WHAT IS REQUIRED
Copy every line of text in the records below exactly as it appears, leaving out the pictures.

MATERIAL FOR THE TASK
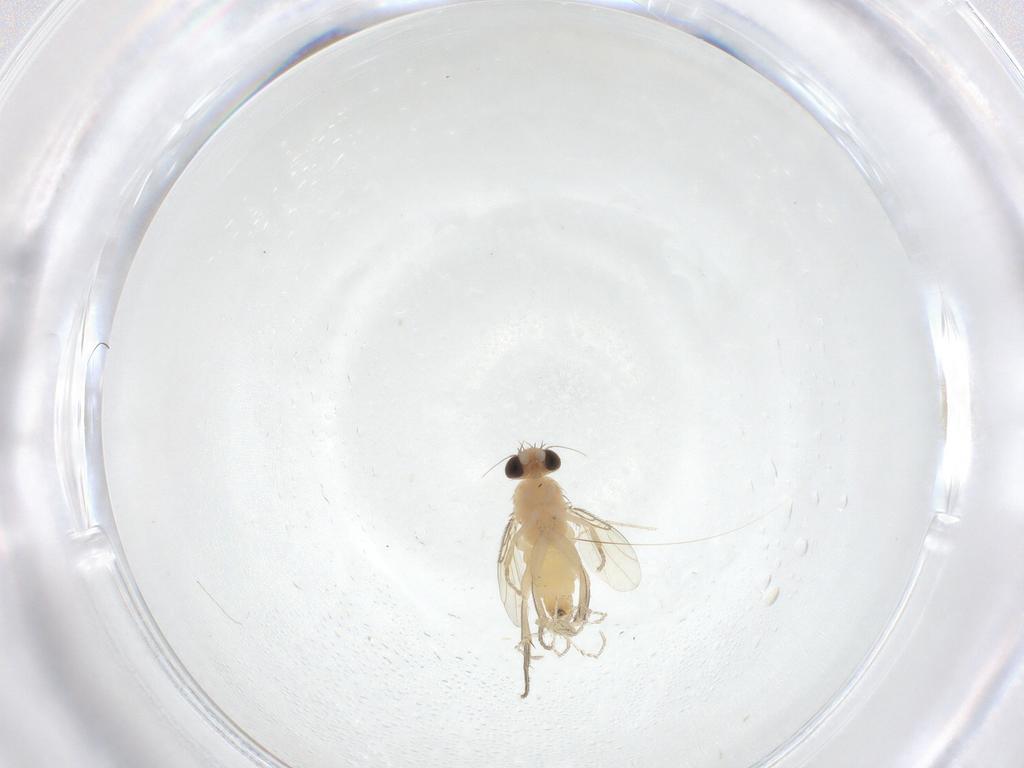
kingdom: Animalia
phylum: Arthropoda
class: Insecta
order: Diptera
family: Phoridae
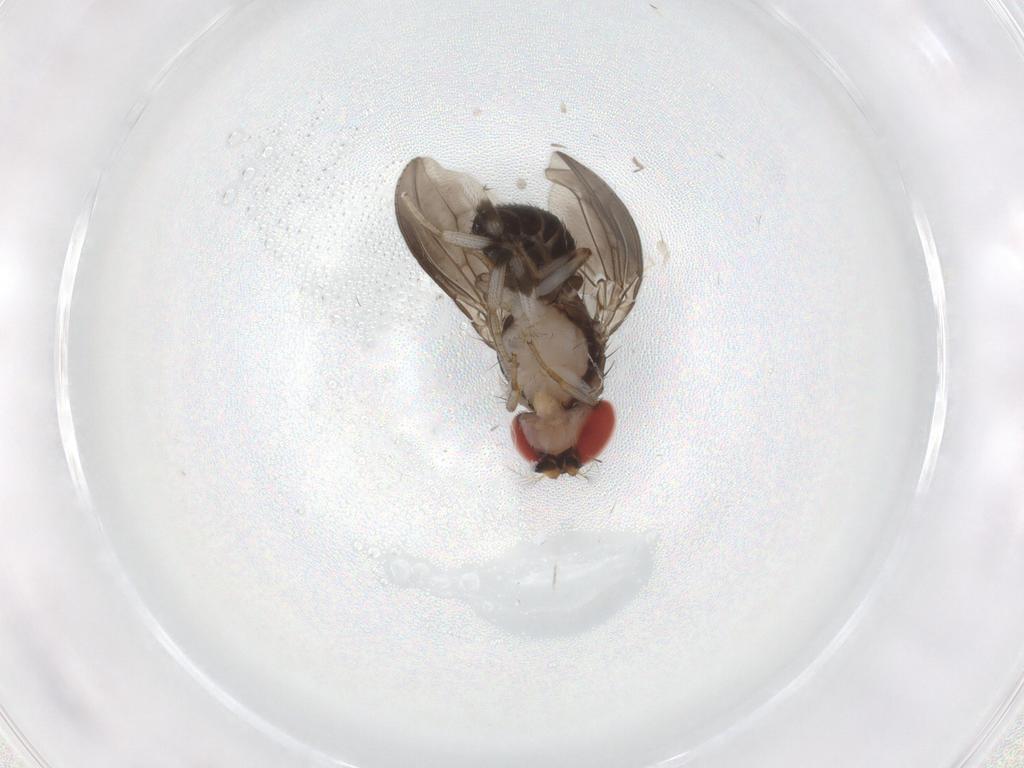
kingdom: Animalia
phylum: Arthropoda
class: Insecta
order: Diptera
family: Drosophilidae
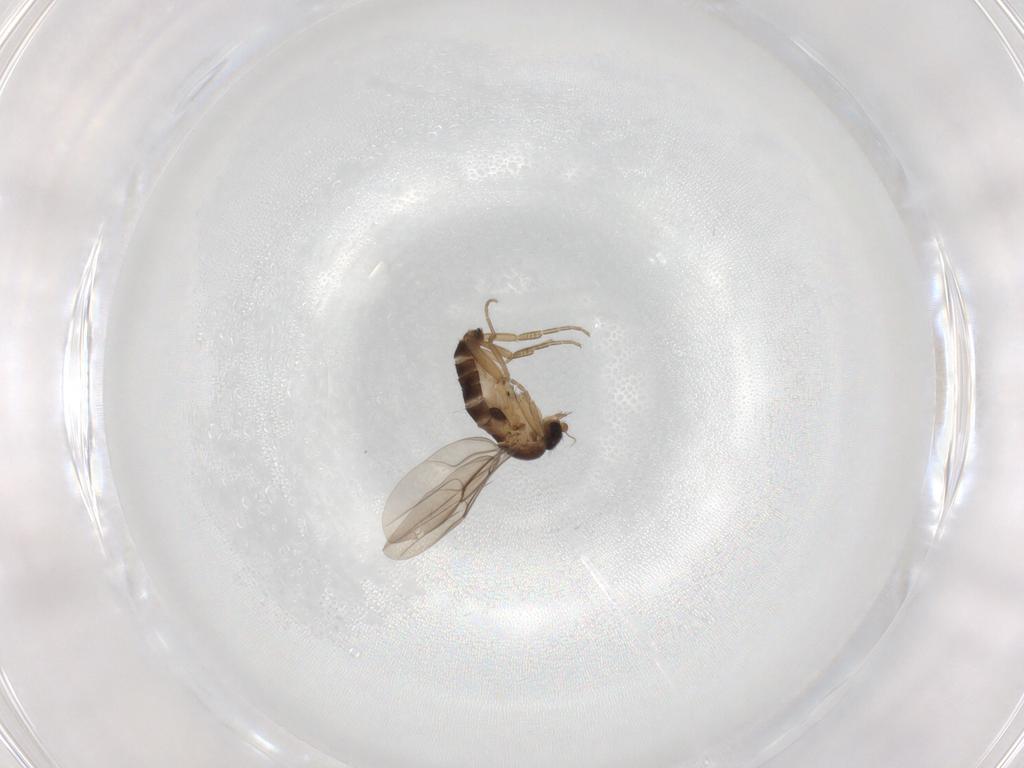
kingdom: Animalia
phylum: Arthropoda
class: Insecta
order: Diptera
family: Phoridae
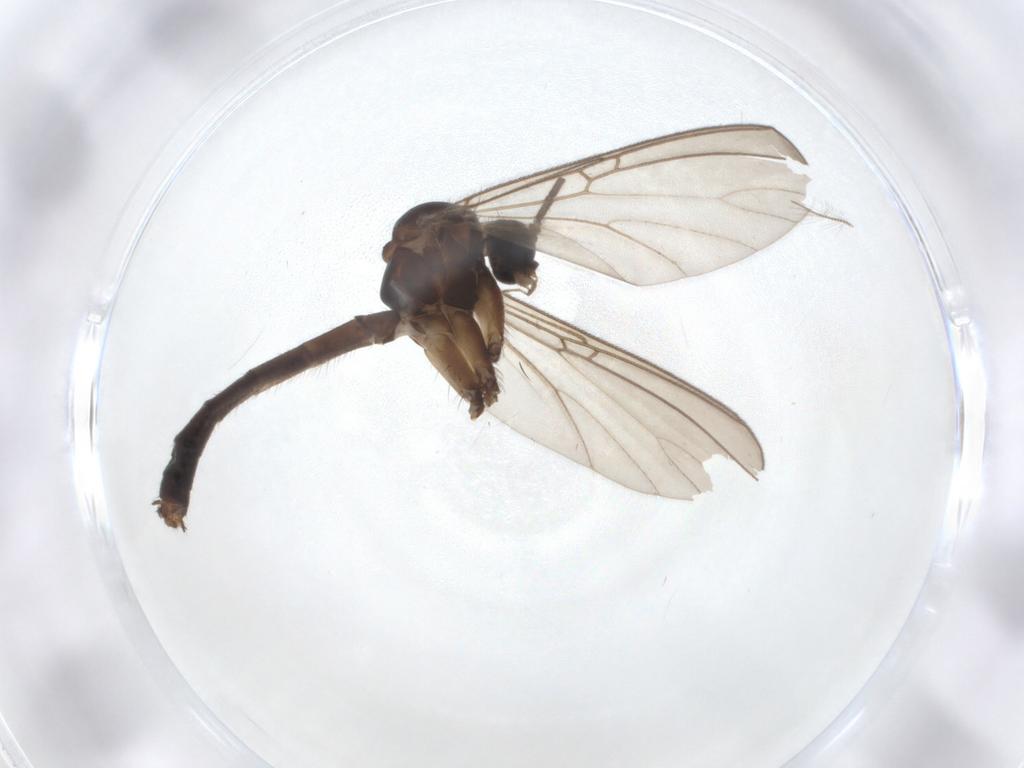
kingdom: Animalia
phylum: Arthropoda
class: Insecta
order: Diptera
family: Mycetophilidae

TASK OUTPUT
kingdom: Animalia
phylum: Arthropoda
class: Insecta
order: Diptera
family: Phoridae
kingdom: Animalia
phylum: Arthropoda
class: Insecta
order: Diptera
family: Drosophilidae
kingdom: Animalia
phylum: Arthropoda
class: Insecta
order: Diptera
family: Phoridae
kingdom: Animalia
phylum: Arthropoda
class: Insecta
order: Diptera
family: Mycetophilidae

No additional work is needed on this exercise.